[R] BERT and XLNET for Malay and Indonesian languages.
I released BERT and XLNET for Malay language, trained on around 1.2GB of data (public news, twitter, instagram, wikipedia and parliament text), and do some comparison among it. So it is really good on both social media and native context, I believe it also good for Bahasa Indonesia, in Wikipedia, we share a lot of similar context and assimilation with Indonesian text. And we know BERT released Multilanguage model, size around 714MB, which is so great but too heavy on some low cost development.
BERT-Bahasa, you can read more at here, https://github.com/huseinzol05/Malaya/tree/master/bert 2 models for BERT-Bahasa,
- Vocab size 40k, Case Sensitive, Train on 1.21GB dataset, BASE size (467MB).
- Vocab size 40k, Case Sensitive, Train on 1.21GB dataset, SMALL size (184MB).

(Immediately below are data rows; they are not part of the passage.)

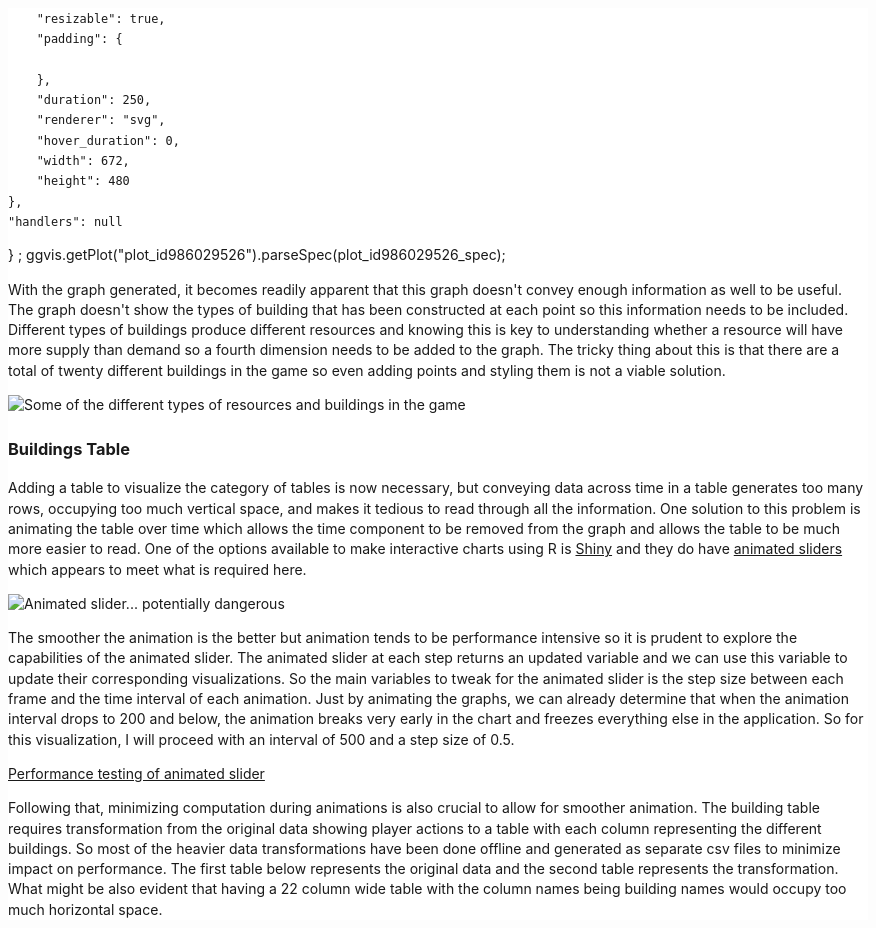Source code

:         "resizable": true,
        "padding": {

        },
        "duration": 250,
        "renderer": "svg",
        "hover_duration": 0,
        "width": 672,
        "height": 480
    },
    "handlers": null
}
;
ggvis.getPlot("plot_id986029526").parseSpec(plot_id986029526_spec);
</script>

With the graph generated, it becomes readily apparent that this graph doesn't convey enough information as well to be useful. The graph doesn't show the types of building that has been constructed at each point so this information needs to be included. Different types of buildings produce different resources and knowing this is key to understanding whether a resource will have more supply than demand so a fourth dimension needs to be added to the graph. The tricky thing about this is that there are a total of twenty different buildings in the game so even adding points and styling them is not a viable solution. 

![Some of the different types of resources and buildings in the game](../assets/justin/images/resources.png)

### Buildings Table
Adding a table to visualize the category of tables is now necessary, but conveying data across time in a table generates too many rows, occupying too much vertical space, and makes it tedious to read through all the information. One solution to this problem is animating the table over time which allows the time component to be removed from the graph and allows the table to be much more easier to read. One of the options available to make interactive charts using R is [Shiny](http://shiny.rstudio.com/) and they do have [animated sliders](http://shiny.rstudio.com/gallery/sliders.html) which appears to meet what is required here. 

![Animated slider... potentially dangerous](../assets/justin/images/timeslider.png)

The smoother the animation is the better but animation tends to be performance intensive so it is prudent to explore the capabilities of the animated slider. The animated slider at each step returns an updated variable and we can use this variable to update their corresponding visualizations. So the main variables to tweak for the animated slider is the step size between each frame and the time interval of each animation. Just by animating the graphs, we can already determine that when the animation interval drops to 200 and below, the animation breaks very early in the chart and freezes everything else in the application. So for this visualization, I will proceed with an interval of 500 and a step size of 0.5.

[Performance testing of animated slider](https://totakeke.shinyapps.io/AnimatedSlider/)

Following that, minimizing computation during animations is also crucial to allow for smoother animation. The building table requires transformation from the original data showing player actions to a table with each column representing the different buildings. So most of the heavier data transformations have been done offline and generated as separate csv files to minimize impact on performance. The first table below represents the original data and the second table represents the transformation. What might be also evident that having a 22 column wide table with the column names being building names would occupy too much horizontal space.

XLNET-Bahasa, you can read more at here, https://github.com/huseinzol05/Malaya/tree/master/xlnet 1 model for XLNET-Bahasa, 1. Vocab size 32k, Case Sensitive, Train on 1.21GB dataset, BASE size (878MB).
All comparison studies inside both README pages, comparison for abstractive summarization and neural machine translation are on the way, and XLNET-Bahasa SMALL is on training.